The End of Medicine, Andy Kessler
9/3/07
Kessler, of Wall Street Meat and Running Money, puts technology to the side for a bit and takes a long look at how medicine might scale. And by scale, he implies, getting cheaper and therefore selling more. It is a fascinating question; think about the money that is spent on health care in the US alone: 1.8 trillion dollars, 15% of American GDP. That is a whole chunk of our economy. That is $5,400 for every American, the highest in the world. The book sights the Swiss paying $3,300, and $2,700 in Canada. The paradoxes are plentiful, however.
The book is a journey though these paradoxes and ultimately results in showing that one day, preventative scanning/detection will revolutionize medicine and end the way we currently think about medicine.

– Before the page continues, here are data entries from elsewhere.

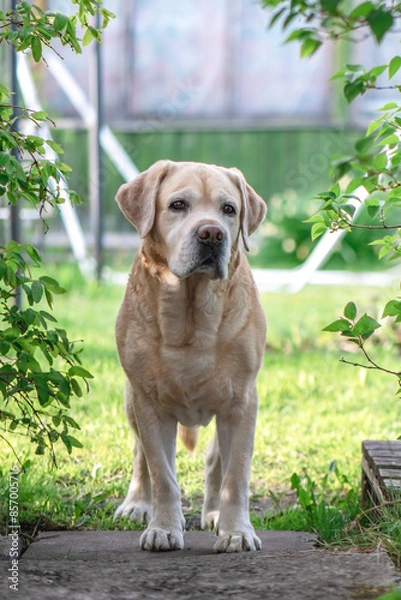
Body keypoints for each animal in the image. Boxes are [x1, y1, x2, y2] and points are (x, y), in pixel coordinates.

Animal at [114, 159, 268, 552]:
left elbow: (236, 475)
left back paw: (213, 513)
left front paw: (236, 531)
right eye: (178, 205)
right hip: (130, 399)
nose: (212, 234)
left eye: (229, 209)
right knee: (140, 455)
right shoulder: (149, 402)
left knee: (216, 460)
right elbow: (162, 472)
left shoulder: (242, 402)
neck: (191, 317)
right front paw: (164, 528)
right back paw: (138, 503)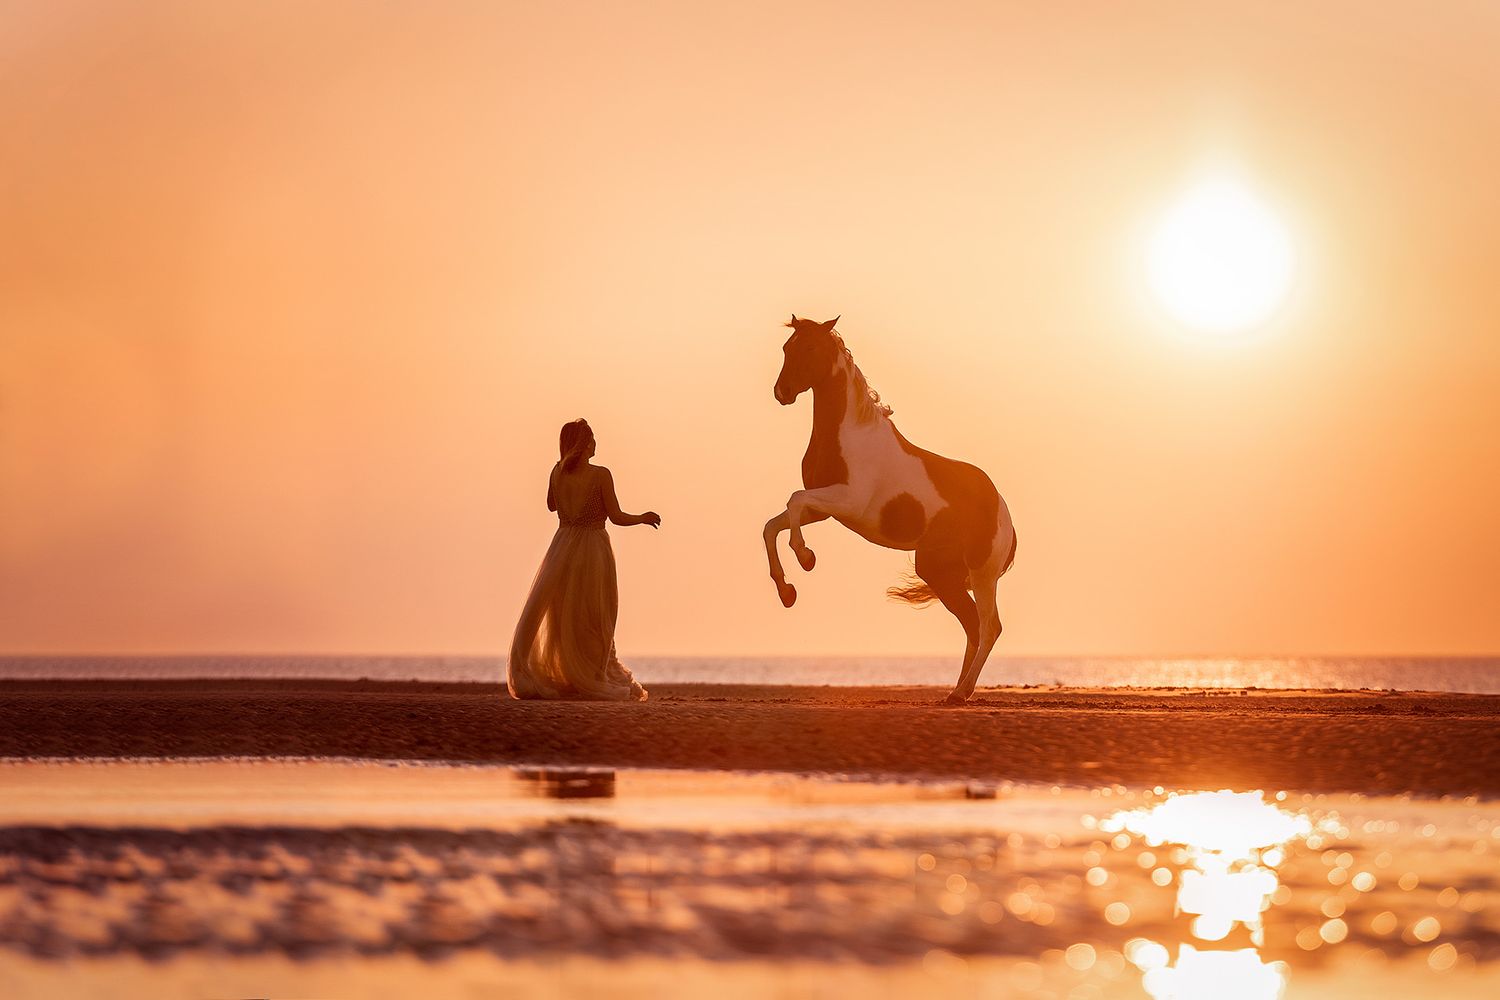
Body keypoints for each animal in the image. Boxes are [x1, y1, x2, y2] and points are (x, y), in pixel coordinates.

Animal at [763, 315, 1017, 704]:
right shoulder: (823, 509)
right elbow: (773, 525)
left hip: (982, 575)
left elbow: (793, 501)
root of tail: (1003, 510)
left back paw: (961, 693)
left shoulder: (846, 501)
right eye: (786, 348)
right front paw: (787, 592)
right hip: (939, 573)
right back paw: (956, 691)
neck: (847, 436)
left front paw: (806, 558)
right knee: (972, 626)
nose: (782, 392)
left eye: (810, 347)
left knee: (989, 627)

The problems are many. False positives in testing result in more tests and treatments, a whole lot of heart ache, that are all unnecessary. False negatives are recipes for litigation. And if you are the one paying the bill, and it is likely that you aren’t, because you have insurance, and it is determined you do have a condition that means we have to fix you, and that costs money. To run the best tests medicine has to offer right now on the entire population is shown to be cost prohibitive, at least for now. And that is what will change.
So be on the lookout for imaging solutions, or other types of preventative detection that will scale, it is coming and it isn’t driven by passion for money, it is driven by the passion of survivors and memories of those who didn’t.